With over 6,500 restaurants across Dubai, Abu Dhabi and Sharjah, Zomato has become UAE’s most extensive restaurant & nightlife discovery platform for anyone looking to eat out or get food delivered. The information for all restaurants is completely free of cost – both for the merchant and for the user. Our revenue model is advertising-based restaurants advertise on Zomato to tap into the targeted set of users searching for restaurant options to go out within the next 30 minute to 1 hour.

Our revenue model is based on hyper local advertising. Close to 6.5 million users visit Zomato just before lunch or dinner, to decide which is the best place to eat out or order in from around them. This forms a highly targeted platform for players in the food and beverage sector to promote their product.

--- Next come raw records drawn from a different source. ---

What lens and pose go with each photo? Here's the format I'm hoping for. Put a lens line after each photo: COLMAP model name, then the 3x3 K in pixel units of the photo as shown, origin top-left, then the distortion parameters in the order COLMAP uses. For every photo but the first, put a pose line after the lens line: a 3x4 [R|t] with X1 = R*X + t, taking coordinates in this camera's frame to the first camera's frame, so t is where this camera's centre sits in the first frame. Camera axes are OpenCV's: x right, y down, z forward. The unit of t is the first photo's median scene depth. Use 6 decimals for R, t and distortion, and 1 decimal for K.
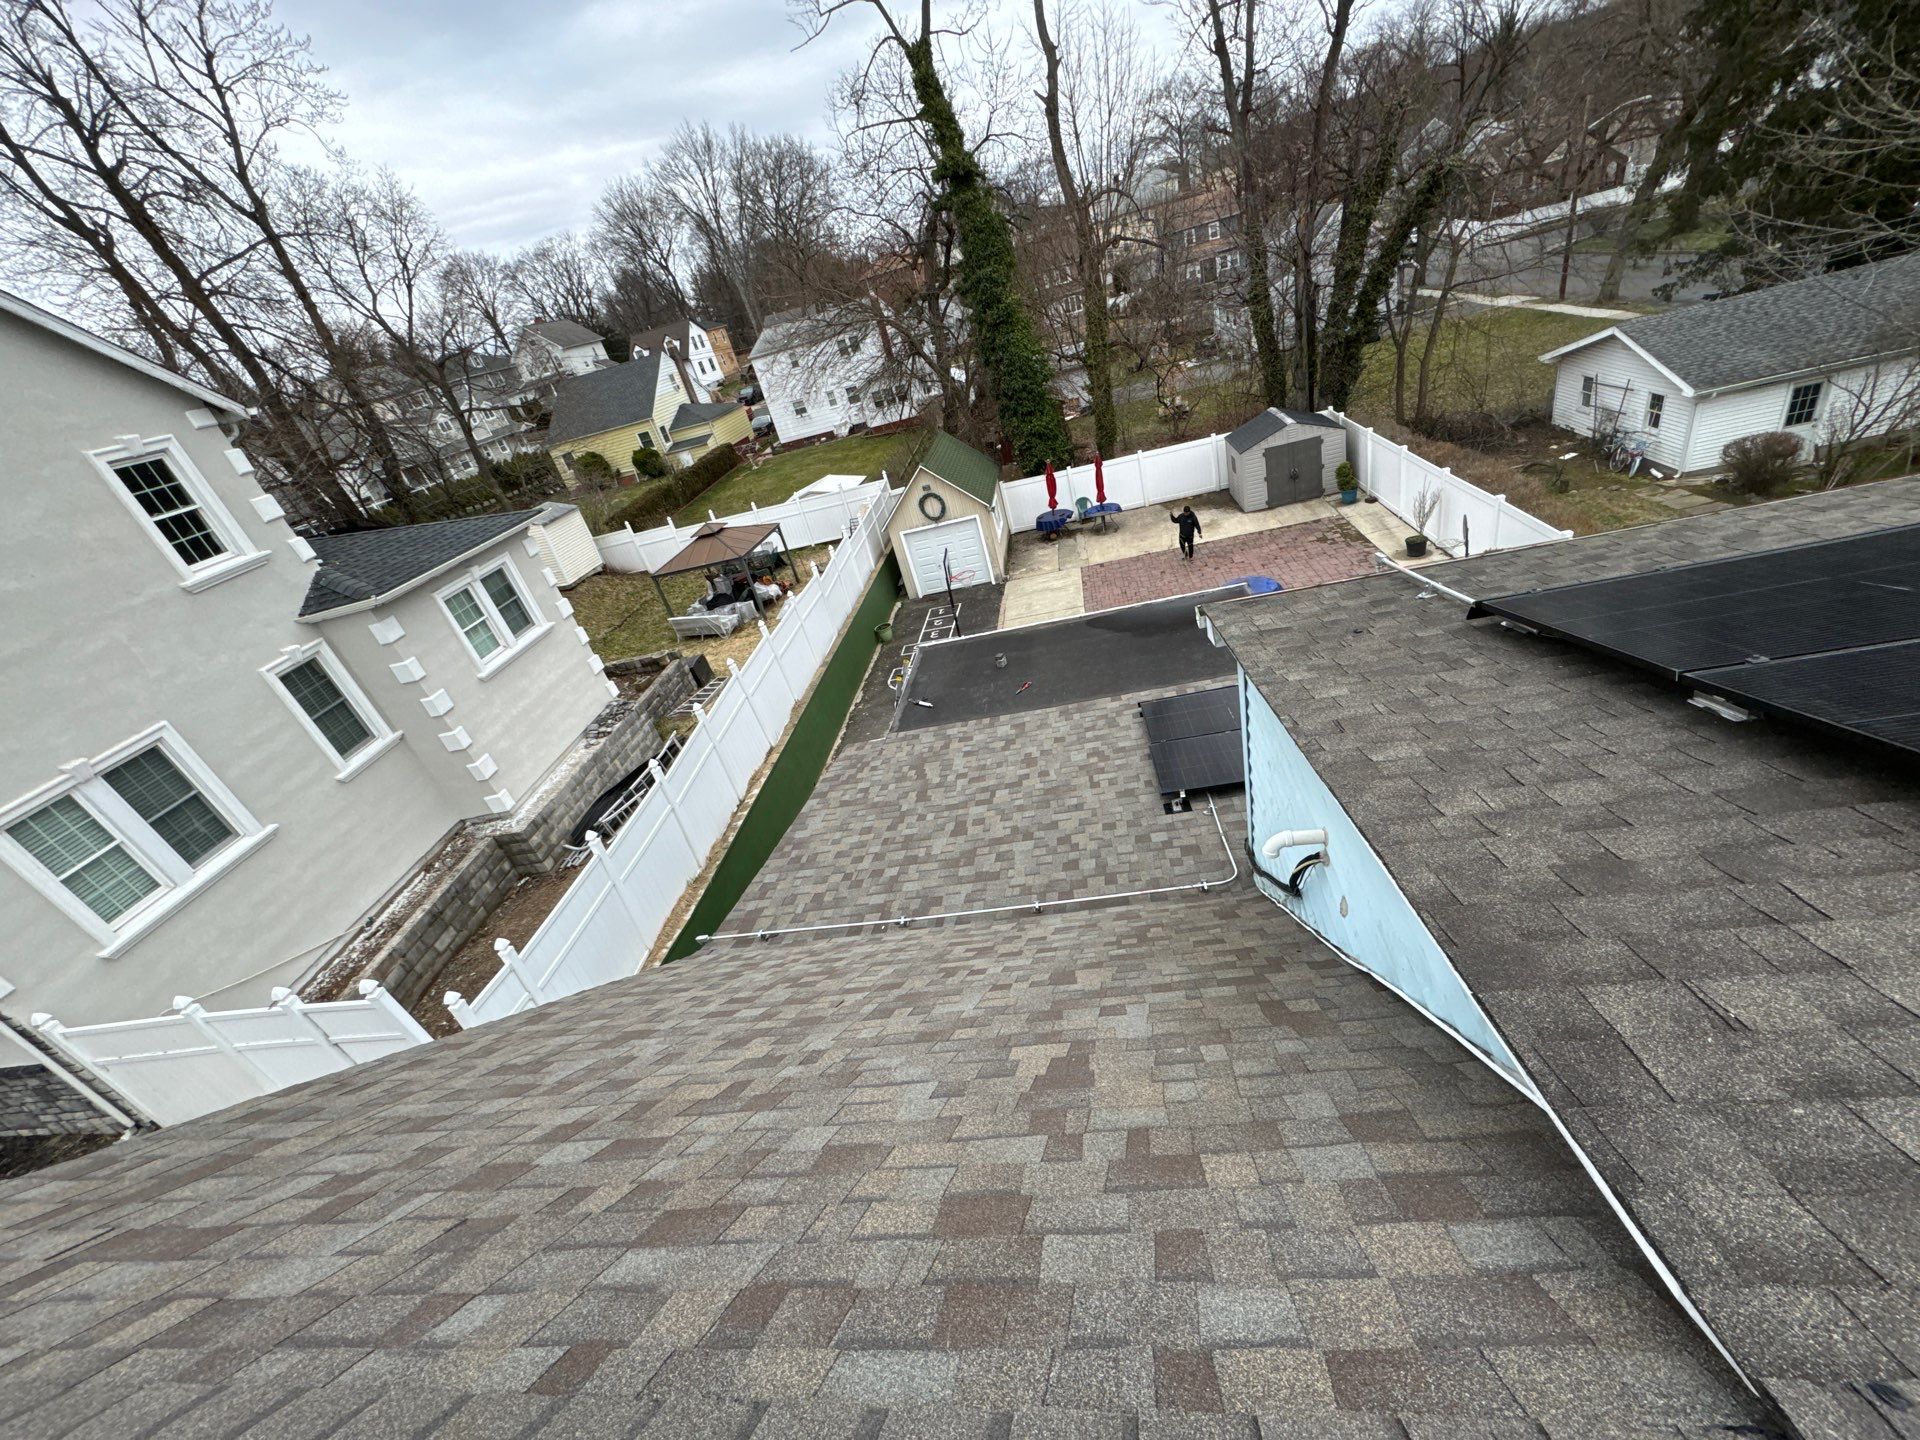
lens RADIAL K [[756.8, 0, 958.8], [0, 756.8, 726.6], [0, 0, 1]] dist [-0.002648, -0.000160]
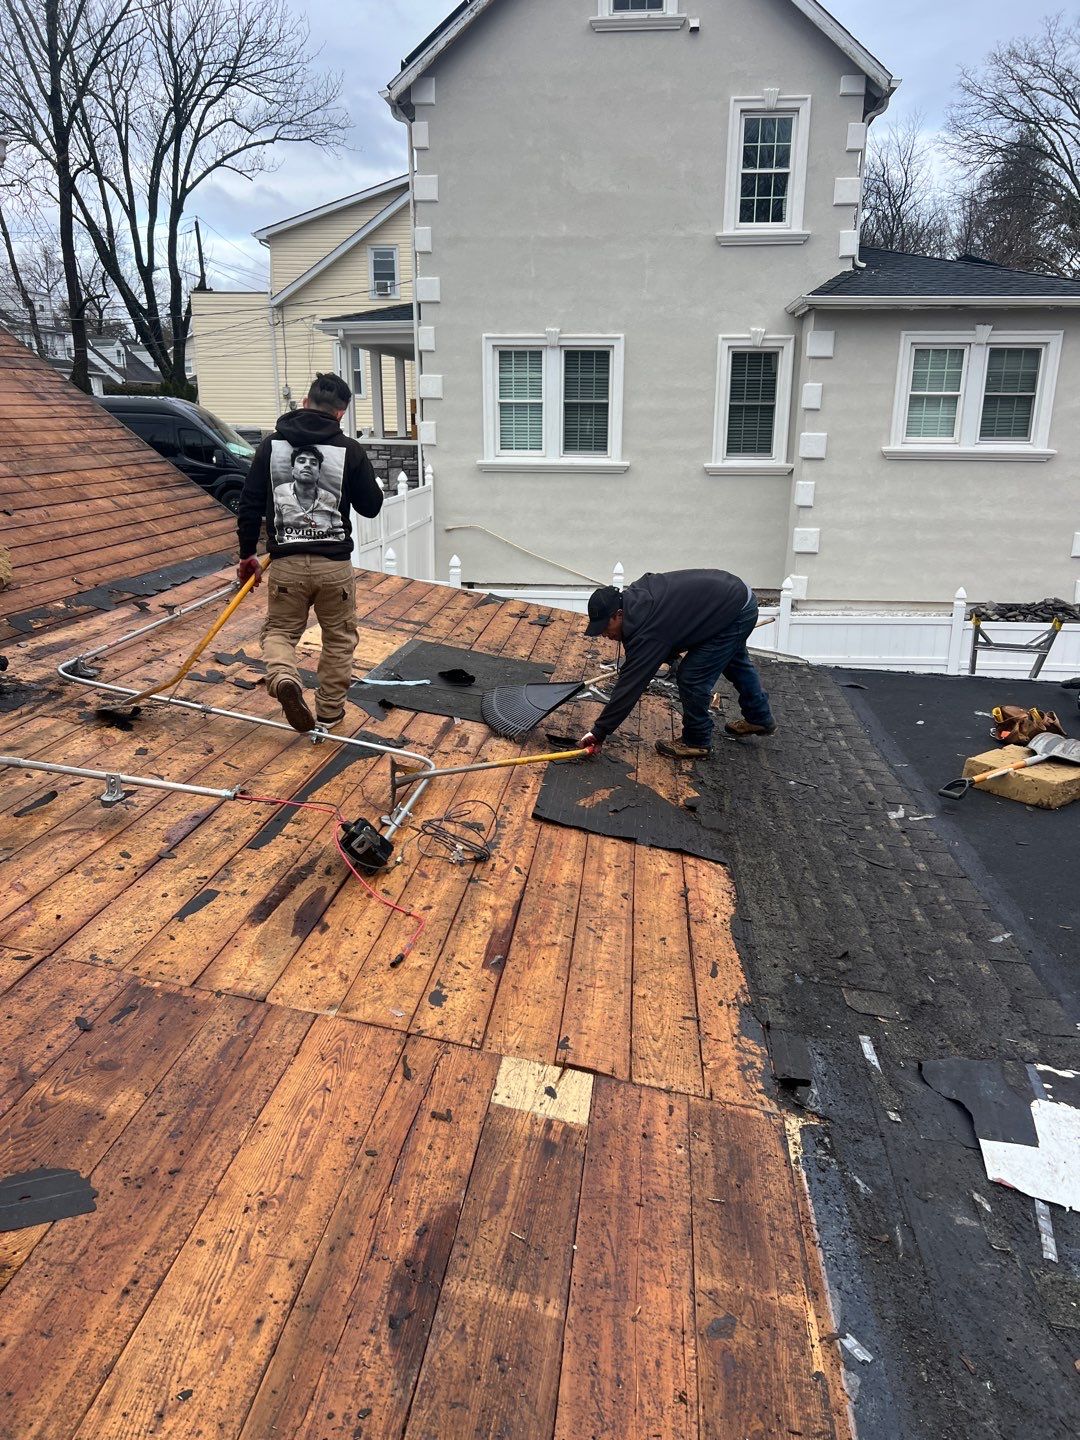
lens RADIAL K [[1079.1, 0, 553.7], [0, 1079.1, 734.7], [0, 0, 1]] dist [0.010232, 0.011545]
pose [[-0.003841, 0.507320, -0.861749, 0.285845], [-0.517361, 0.736452, 0.435862, -0.091818], [0.855759, 0.447510, 0.259639, 0.308971]]
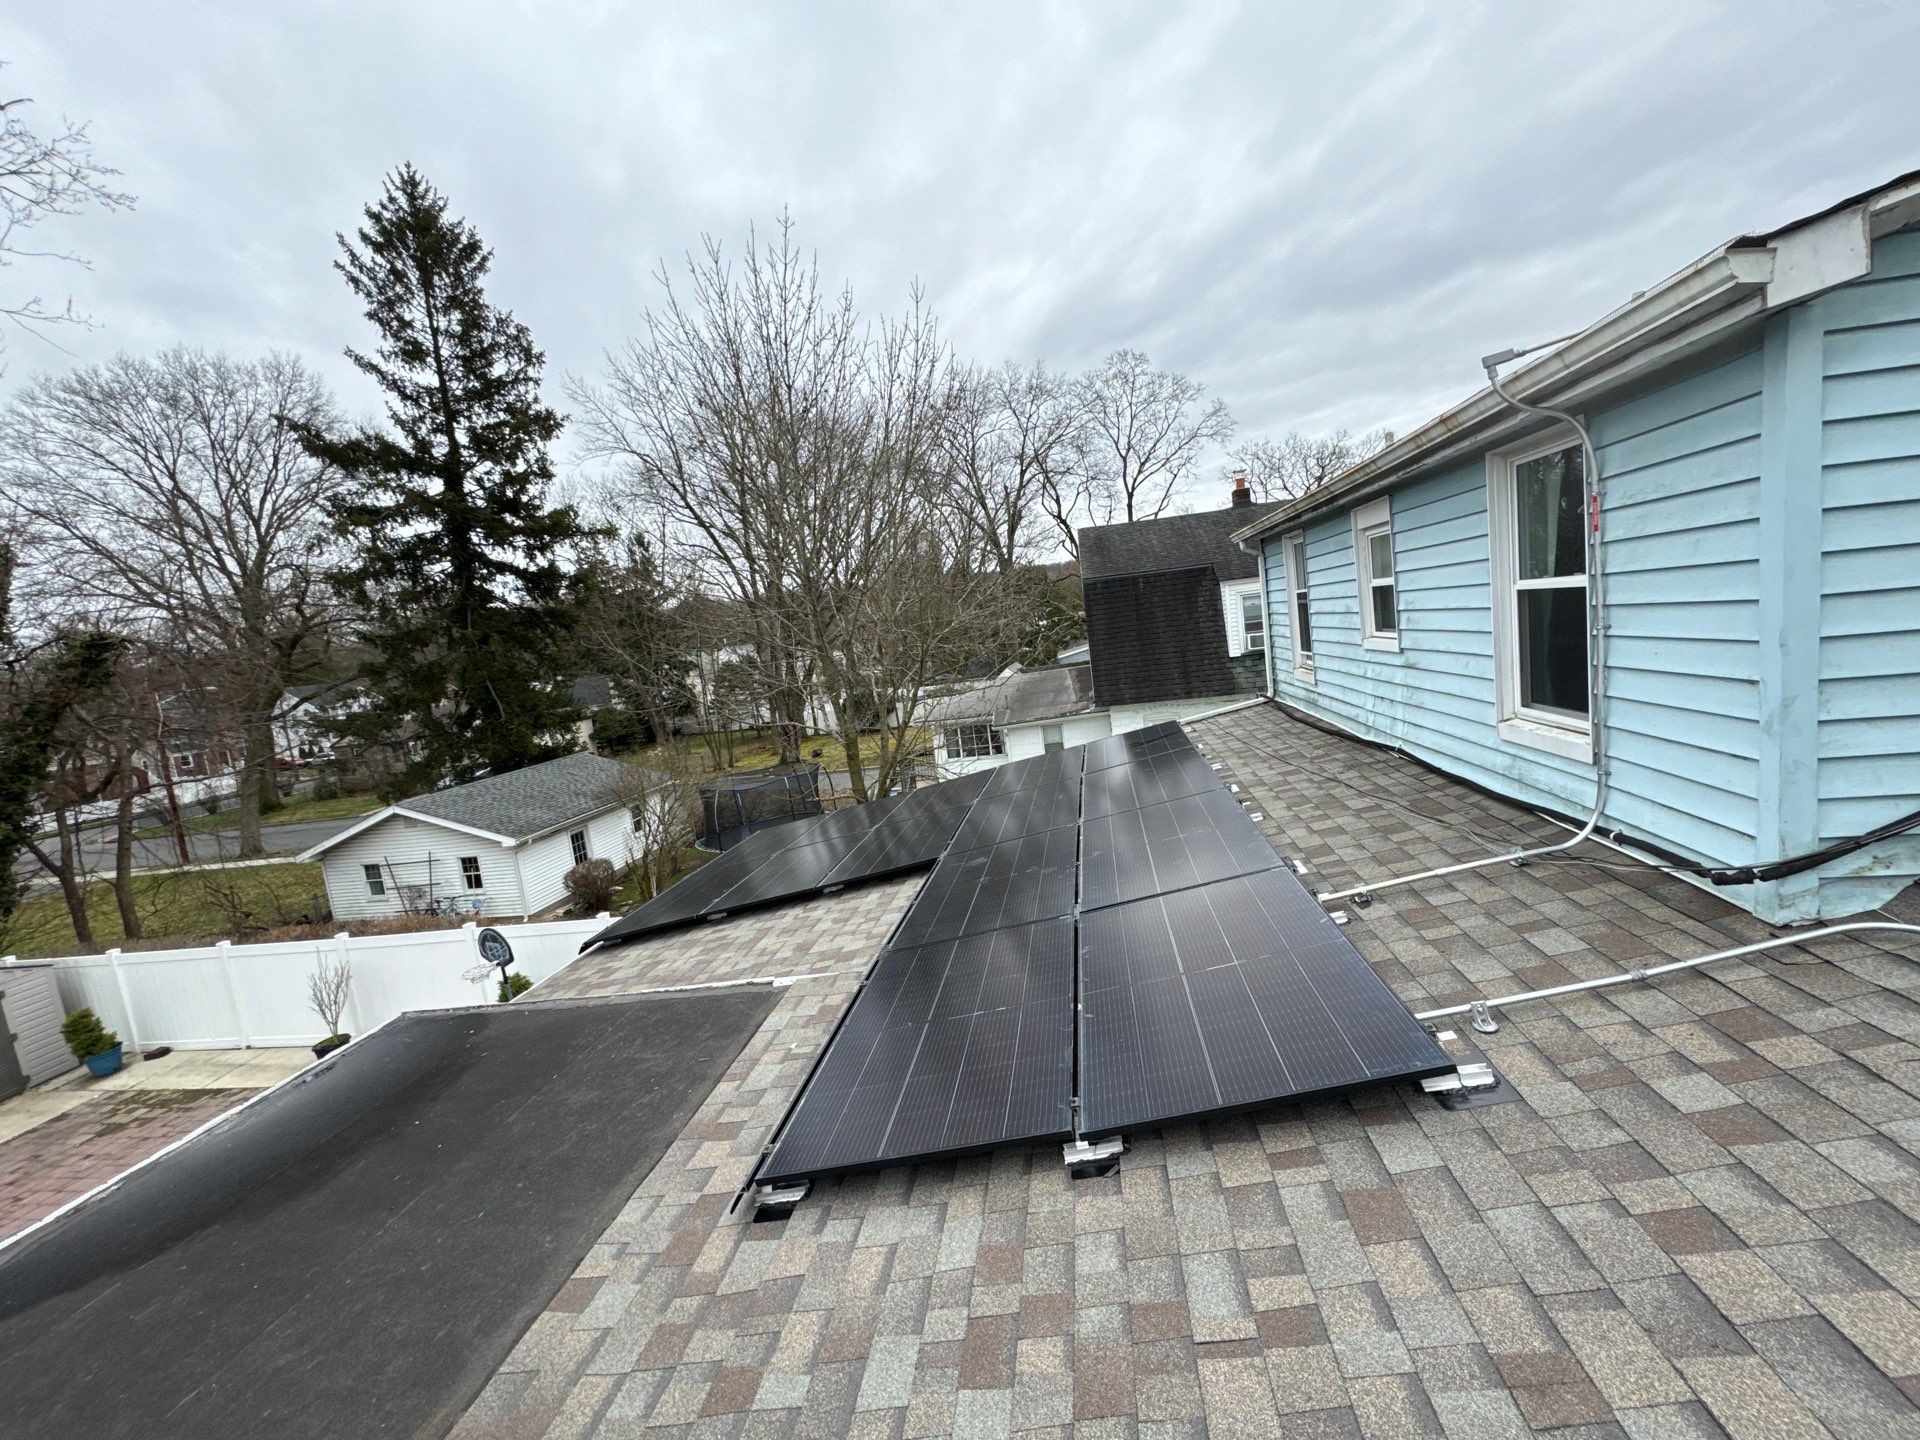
lens RADIAL K [[756.8, 0, 961.7], [0, 756.8, 720.0], [0, 0, 1]] dist [-0.002648, -0.000160]
pose [[0.089193, 0.131708, 0.987268, -0.027952], [0.595862, 0.787220, -0.158852, -0.032981], [-0.798119, 0.602444, -0.008266, 0.358034]]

Zomato is an interesting name. Who conceived it and what does it mean?

We started out as Foodiebay and then re-branded to Zomato. We re-branded for multiple reasons, the primary reason being that we wanted to diversify into non-food categories (nightlife, cafes). We gathered some guts and made the switch possible within a month. Zomato is also a more powerful brand name than Foodiebay would have been – it’s a shorter name, easier to spell and pronounce and has a higher brand recall. We had a few options and everybody unanimously loved Zomato, as it wasn’t constricting to any specific business domain and yet sounded like a Tomato with the zing! Also, Zomato is a very global brand name – everyone we have shared the name with loves it irrespective of the nationality!